Stephen Bounds has a fascinating piece of calculation using Monte Carlo simulations on the likely benefits of KM interventions targetted at preventing knowledge failures. He concludes:
“In particular, the outcomes of my experimentation suggest that many across-the-board KM … untargeted interventions inevitably try to achieve smaller improvements across the board, typically in situations where there is a low probability of failures occurring. The Monte Carlo simulations demonstrate that for a substantial number of organisations, even successful attempts to reduce knowledge failure risk by, say, 10% may have a negligible effect on bottom-line savings over a sustained period of time.”

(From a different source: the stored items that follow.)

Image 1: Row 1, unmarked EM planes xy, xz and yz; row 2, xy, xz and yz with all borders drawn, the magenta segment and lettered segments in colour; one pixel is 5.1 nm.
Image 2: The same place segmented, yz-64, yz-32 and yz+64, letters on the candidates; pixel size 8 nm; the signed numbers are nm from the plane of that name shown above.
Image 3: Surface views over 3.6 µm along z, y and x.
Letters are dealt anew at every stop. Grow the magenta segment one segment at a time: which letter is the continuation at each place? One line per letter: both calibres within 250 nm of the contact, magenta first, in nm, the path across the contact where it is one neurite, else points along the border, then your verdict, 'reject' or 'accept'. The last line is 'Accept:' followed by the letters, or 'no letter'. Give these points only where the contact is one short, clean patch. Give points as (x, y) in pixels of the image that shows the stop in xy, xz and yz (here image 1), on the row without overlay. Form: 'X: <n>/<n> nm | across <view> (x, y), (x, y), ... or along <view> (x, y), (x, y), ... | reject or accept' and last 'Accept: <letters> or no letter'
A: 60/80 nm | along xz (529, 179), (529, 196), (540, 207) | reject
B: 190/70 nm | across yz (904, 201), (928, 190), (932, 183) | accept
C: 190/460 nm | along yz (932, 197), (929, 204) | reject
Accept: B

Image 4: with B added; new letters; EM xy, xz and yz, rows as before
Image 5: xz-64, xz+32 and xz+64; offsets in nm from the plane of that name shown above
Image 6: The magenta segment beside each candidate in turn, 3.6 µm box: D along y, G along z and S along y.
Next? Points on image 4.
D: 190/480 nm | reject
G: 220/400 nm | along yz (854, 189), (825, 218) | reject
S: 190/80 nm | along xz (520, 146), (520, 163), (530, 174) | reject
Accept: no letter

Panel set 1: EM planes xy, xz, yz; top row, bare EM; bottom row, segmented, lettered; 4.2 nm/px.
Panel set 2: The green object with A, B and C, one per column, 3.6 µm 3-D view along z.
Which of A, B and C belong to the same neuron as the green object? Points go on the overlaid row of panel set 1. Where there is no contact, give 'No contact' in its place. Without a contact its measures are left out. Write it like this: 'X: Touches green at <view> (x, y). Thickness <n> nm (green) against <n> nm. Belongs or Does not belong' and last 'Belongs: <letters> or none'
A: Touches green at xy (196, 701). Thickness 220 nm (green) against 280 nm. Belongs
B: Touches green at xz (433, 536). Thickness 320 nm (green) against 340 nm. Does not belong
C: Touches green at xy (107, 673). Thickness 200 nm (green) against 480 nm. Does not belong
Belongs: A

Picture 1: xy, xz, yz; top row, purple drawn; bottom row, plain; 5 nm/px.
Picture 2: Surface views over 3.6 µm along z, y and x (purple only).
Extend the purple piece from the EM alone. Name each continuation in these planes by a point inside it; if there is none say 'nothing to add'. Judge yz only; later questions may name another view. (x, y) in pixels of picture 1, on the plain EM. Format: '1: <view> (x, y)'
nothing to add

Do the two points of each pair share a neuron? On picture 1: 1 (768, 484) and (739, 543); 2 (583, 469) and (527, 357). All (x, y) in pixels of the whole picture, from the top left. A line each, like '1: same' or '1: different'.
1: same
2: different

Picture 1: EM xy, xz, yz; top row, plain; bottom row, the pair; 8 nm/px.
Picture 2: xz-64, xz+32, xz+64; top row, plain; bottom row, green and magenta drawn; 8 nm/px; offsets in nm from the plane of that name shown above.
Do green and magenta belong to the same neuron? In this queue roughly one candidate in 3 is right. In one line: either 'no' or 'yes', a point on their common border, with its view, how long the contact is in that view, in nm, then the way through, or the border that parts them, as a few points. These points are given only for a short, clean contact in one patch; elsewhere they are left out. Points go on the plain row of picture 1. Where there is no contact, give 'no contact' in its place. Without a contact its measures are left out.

I’m not sure that something as context-dependent as KM can successfully be modelled using a method more suited to chaotic environments than humanly complex environments, especially when the unit of measure is reduced to a financial one. Human systems have intrinsic ambiguity in them, especially when you try to resolve things down to financial measures. For example, the work involved in addressing small knowledge failures might be legitimately identified by different parties either as an avoidable cost or as an investment in building the experience of a new member of staff, depending on the context or even the stance of the interpreter. So I’m reading this as more of an interesting exercise in raising questions and identifying issues for exploration, than in addressing the old, simplistic ROI debate.
And of course it does not address other reasons for doing KM apart from cost reduction/avoidance – eg if KM is simply the price for staying in the competitive game or insurance against major calamity.